151 pages
Published 2021 (contains "The Future Is Blue," originally published 2016)
Read from May 28 to May 31
Rating: 4 out of 5
Catherynne M. Valente was one of the first new favorite authors I found for myself after I began this blog. I first encountered her in short story form in The Year's Best Science Fiction & Fantasy, 2012 Edition; went on to be impressed by Six-Gun Snow White and Deathless; read the entirety of the uneven but memorable Fairyland series; was floored by Radiance; was let down by Speak Easy; and so on and so forth. The last book of hers I read was The Refrigerator Monologues, which of course is a modern classic. All told, this is the thirteenth Valente book I've had the pleasure of reading, placing her behind only a handful of authors on my most-read list. (Still a ways to go to the top, where Ursula K. Le Guin sits alone at seventeen.)
At first, The Past Is Red didn't quite click with me. The first chunk of the book is a novelette, "The Future Is Blue," which drifts between present-day scenes of our narrator, Tetley Abednego, enduring the torment and abuse of her neighbors with characteristic optimism, and flashback scenes of Tetley's childhood in Garbagetown, a fairy tale logic version of the Pacific Garbage Patch where floating mountains of refuse have been sorted and piled into neighborhoods like Candle Hole, Mattressex, and Far Boozeaway. This narrative structure quickly became monotonous. We'd get a page of grown-up Tetley's neighbors beating her before flashing back once again to her life story, before looping back once more. It felt like the story was spinning its wheels for the bulk of "Blue," before an almost perfunctory reveal of what Tetley had done that resulted in all this torture.

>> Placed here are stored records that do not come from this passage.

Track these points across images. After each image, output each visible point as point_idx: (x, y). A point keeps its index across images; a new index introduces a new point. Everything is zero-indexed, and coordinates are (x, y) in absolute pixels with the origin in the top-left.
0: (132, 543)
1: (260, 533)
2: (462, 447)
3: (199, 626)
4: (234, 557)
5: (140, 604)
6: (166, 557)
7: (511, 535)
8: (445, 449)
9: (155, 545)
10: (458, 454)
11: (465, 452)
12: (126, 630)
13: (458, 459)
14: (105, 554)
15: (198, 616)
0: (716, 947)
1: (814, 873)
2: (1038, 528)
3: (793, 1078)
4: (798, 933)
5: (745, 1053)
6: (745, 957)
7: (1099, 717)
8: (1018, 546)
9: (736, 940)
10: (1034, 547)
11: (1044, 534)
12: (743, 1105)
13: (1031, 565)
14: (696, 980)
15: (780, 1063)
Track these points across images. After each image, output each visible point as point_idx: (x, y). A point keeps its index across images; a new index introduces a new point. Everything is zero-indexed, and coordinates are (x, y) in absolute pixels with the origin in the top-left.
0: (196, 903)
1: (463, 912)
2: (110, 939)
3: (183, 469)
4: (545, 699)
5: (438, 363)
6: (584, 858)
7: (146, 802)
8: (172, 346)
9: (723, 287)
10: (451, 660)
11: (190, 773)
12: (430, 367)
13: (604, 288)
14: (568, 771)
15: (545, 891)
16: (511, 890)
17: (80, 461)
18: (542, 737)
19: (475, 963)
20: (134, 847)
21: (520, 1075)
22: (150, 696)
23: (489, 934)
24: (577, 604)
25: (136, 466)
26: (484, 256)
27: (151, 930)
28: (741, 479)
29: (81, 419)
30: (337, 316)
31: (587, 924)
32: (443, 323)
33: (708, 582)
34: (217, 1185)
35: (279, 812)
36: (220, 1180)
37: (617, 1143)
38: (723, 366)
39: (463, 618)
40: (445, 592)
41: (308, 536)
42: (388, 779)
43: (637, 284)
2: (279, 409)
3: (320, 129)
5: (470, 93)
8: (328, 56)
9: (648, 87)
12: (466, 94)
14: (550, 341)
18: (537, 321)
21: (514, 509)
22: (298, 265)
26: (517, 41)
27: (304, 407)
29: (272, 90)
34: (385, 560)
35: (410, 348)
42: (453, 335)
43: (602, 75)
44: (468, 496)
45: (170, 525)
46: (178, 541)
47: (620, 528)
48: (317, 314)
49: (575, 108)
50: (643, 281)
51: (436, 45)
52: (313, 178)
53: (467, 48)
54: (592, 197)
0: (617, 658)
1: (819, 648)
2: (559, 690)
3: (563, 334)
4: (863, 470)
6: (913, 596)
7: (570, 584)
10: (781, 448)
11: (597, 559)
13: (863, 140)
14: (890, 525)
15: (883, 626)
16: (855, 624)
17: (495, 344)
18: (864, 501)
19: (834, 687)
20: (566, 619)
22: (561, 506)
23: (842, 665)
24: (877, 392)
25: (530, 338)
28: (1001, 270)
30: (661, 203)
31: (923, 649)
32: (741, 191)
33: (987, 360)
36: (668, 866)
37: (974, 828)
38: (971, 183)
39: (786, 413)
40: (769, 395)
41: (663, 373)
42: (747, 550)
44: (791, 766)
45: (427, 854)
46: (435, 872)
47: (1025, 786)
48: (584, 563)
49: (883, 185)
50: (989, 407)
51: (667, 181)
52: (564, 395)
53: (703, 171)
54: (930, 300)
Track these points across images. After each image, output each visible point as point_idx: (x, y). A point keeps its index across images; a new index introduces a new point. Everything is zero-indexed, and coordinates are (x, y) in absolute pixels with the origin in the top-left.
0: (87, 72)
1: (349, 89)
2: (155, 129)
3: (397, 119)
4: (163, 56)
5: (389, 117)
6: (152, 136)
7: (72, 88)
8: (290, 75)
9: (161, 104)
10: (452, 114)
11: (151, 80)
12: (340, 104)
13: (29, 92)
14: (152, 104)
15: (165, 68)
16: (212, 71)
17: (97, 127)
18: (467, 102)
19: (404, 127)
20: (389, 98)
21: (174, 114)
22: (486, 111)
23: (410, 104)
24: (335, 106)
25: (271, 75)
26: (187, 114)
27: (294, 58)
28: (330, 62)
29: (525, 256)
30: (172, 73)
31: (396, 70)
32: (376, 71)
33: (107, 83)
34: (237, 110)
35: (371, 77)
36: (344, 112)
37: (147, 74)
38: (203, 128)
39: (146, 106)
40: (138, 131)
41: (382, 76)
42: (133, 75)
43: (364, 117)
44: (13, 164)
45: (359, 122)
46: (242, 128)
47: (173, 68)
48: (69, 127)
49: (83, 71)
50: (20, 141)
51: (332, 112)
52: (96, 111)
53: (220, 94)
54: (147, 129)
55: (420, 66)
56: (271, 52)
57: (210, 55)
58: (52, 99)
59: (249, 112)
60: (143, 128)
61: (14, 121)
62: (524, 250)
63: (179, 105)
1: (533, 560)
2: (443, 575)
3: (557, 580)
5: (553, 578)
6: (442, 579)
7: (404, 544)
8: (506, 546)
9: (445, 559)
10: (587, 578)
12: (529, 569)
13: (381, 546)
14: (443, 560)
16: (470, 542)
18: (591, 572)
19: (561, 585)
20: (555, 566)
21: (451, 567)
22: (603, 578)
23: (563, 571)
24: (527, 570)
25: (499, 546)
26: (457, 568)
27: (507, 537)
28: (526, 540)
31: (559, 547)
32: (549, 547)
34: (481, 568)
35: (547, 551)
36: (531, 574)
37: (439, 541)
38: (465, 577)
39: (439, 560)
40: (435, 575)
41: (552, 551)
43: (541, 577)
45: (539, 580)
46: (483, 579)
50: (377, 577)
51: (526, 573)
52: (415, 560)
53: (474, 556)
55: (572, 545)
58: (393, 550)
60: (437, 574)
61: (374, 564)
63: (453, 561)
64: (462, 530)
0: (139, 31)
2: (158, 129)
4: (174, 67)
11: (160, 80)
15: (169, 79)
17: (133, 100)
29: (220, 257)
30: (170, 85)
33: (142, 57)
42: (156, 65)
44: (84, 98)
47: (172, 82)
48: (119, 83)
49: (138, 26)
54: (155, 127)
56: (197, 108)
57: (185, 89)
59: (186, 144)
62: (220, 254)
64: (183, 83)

The rest of this short novel is "The Past Is Red," a much more satisfying exploration of Tetley's life a few years later, when she is roped into the orbit of would-be King Xanax and receives clandestine visits from a young stranger she names Big Red. Here Valente's uncanny ability to pull your heart from your chest with a gentle observation before stabbing through it with a gut-punch of insight finds its full expression. Every couple pages Valente pulls together paragraphs of the most heart-breaking sincerity and human fragility and rage at the loss of what we, in our modern culture, are busily burning down. It is terrifying and tragic, empathetic and full of yearning desperation. The story itself may be slight, but any book freighted with this clarity, this simultaneously cynical and wistful remembrance of the modern state of things, deserves to be read and remembered... for however long such things have left to be remembered.